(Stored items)
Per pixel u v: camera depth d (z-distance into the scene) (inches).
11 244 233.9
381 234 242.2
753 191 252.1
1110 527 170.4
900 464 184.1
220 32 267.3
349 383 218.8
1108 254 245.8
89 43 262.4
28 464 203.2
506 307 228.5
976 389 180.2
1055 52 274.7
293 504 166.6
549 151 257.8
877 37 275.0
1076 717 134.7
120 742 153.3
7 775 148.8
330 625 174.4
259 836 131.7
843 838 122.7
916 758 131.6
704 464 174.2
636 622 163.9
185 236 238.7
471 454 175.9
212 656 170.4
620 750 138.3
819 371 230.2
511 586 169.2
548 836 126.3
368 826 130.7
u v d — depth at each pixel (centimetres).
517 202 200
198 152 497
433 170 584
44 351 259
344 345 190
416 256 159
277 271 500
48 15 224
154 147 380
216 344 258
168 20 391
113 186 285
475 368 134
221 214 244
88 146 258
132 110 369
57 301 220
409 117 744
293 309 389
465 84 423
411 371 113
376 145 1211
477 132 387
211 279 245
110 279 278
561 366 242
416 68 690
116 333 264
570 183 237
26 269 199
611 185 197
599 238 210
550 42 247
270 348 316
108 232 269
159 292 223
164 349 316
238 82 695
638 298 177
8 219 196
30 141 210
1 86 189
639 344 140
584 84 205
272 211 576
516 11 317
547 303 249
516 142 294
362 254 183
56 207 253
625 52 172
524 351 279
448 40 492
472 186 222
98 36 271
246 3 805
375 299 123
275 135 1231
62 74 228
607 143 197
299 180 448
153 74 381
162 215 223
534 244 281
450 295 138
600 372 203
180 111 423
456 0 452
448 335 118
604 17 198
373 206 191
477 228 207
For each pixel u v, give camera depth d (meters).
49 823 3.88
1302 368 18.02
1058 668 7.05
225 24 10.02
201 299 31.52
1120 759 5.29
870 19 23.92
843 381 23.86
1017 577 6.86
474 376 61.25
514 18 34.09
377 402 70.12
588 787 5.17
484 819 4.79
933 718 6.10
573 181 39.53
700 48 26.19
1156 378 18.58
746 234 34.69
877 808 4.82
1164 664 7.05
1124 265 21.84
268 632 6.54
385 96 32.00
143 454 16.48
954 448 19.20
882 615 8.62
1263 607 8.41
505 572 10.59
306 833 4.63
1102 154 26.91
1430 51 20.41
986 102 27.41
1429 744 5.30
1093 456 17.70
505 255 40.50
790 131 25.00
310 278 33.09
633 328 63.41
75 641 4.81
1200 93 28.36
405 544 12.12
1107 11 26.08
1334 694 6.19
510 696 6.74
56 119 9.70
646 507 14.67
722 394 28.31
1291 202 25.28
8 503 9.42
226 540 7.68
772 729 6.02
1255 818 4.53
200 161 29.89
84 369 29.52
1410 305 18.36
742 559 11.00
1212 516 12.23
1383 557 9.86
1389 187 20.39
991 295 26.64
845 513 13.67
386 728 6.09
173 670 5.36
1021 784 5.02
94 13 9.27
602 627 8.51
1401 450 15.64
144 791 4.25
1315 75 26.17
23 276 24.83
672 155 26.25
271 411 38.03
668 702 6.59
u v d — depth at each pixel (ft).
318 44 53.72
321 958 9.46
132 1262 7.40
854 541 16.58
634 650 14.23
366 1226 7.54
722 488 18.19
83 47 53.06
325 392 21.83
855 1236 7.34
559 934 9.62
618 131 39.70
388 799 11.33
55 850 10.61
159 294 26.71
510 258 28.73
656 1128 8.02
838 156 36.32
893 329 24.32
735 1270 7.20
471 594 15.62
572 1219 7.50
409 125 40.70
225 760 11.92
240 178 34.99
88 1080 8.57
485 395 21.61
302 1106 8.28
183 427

# WHAT TO WORK ON
Copy the records above exactly as they appear.

# RESULT OF THIS EXERCISE
Per pixel u v: camera depth d (z-distance into the scene) (inches).
11 244 233.9
381 234 242.2
753 191 252.1
1110 527 170.4
900 464 184.1
220 32 267.3
349 383 218.8
1108 254 245.8
89 43 262.4
28 464 203.2
506 307 228.5
976 389 180.2
1055 52 274.7
293 504 166.6
549 151 257.8
877 37 275.0
1076 717 134.7
120 742 153.3
7 775 148.8
330 625 174.4
259 836 131.7
843 838 122.7
916 758 131.6
704 464 174.2
636 622 163.9
185 236 238.7
471 454 175.9
212 656 170.4
620 750 138.3
819 371 230.2
511 586 169.2
548 836 126.3
368 826 130.7
u v d — depth at each pixel (centimetres).
517 202 200
198 152 497
433 170 584
44 351 259
344 345 190
416 256 159
277 271 500
48 15 224
154 147 380
216 344 258
168 20 391
113 186 285
475 368 134
221 214 244
88 146 258
132 110 369
57 301 220
409 117 744
293 309 389
465 84 423
411 371 113
376 145 1211
477 132 387
211 279 245
110 279 278
561 366 242
416 68 690
116 333 264
570 183 237
26 269 199
611 185 197
599 238 210
550 42 247
270 348 316
108 232 269
159 292 223
164 349 316
238 82 695
638 298 177
8 219 196
30 141 210
1 86 189
639 344 140
584 84 205
272 211 576
516 11 317
547 303 249
516 142 294
362 254 183
56 207 253
625 52 172
524 351 279
448 40 492
472 186 222
98 36 271
246 3 805
375 299 123
275 135 1231
62 74 228
607 143 197
299 180 448
153 74 381
162 215 223
534 244 281
450 295 138
600 372 203
180 111 423
456 0 452
448 335 118
604 17 198
373 206 191
477 228 207
For each pixel u v, give camera depth d (meters).
49 823 3.88
1302 368 18.02
1058 668 7.05
225 24 10.02
201 299 31.52
1120 759 5.29
870 19 23.92
843 381 23.86
1017 577 6.86
474 376 61.25
514 18 34.09
377 402 70.12
588 787 5.17
484 819 4.79
933 718 6.10
573 181 39.53
700 48 26.19
1156 378 18.58
746 234 34.69
877 808 4.82
1164 664 7.05
1124 265 21.84
268 632 6.54
385 96 32.00
143 454 16.48
954 448 19.20
882 615 8.62
1263 607 8.41
505 572 10.59
306 833 4.63
1102 154 26.91
1430 51 20.41
986 102 27.41
1429 744 5.30
1093 456 17.70
505 255 40.50
790 131 25.00
310 278 33.09
633 328 63.41
75 641 4.81
1200 93 28.36
405 544 12.12
1107 11 26.08
1334 694 6.19
510 696 6.74
56 119 9.70
646 507 14.67
722 394 28.31
1291 202 25.28
8 503 9.42
226 540 7.68
772 729 6.02
1255 818 4.53
200 161 29.89
84 369 29.52
1410 305 18.36
742 559 11.00
1212 516 12.23
1383 557 9.86
1389 187 20.39
991 295 26.64
845 513 13.67
386 728 6.09
173 670 5.36
1021 784 5.02
94 13 9.27
602 627 8.51
1401 450 15.64
144 791 4.25
1315 75 26.17
23 276 24.83
672 155 26.25
271 411 38.03
668 702 6.59
u v d — depth at each pixel (ft).
318 44 53.72
321 958 9.46
132 1262 7.40
854 541 16.58
634 650 14.23
366 1226 7.54
722 488 18.19
83 47 53.06
325 392 21.83
855 1236 7.34
559 934 9.62
618 131 39.70
388 799 11.33
55 850 10.61
159 294 26.71
510 258 28.73
656 1128 8.02
838 156 36.32
893 329 24.32
735 1270 7.20
471 594 15.62
572 1219 7.50
409 125 40.70
225 760 11.92
240 178 34.99
88 1080 8.57
485 395 21.61
302 1106 8.28
183 427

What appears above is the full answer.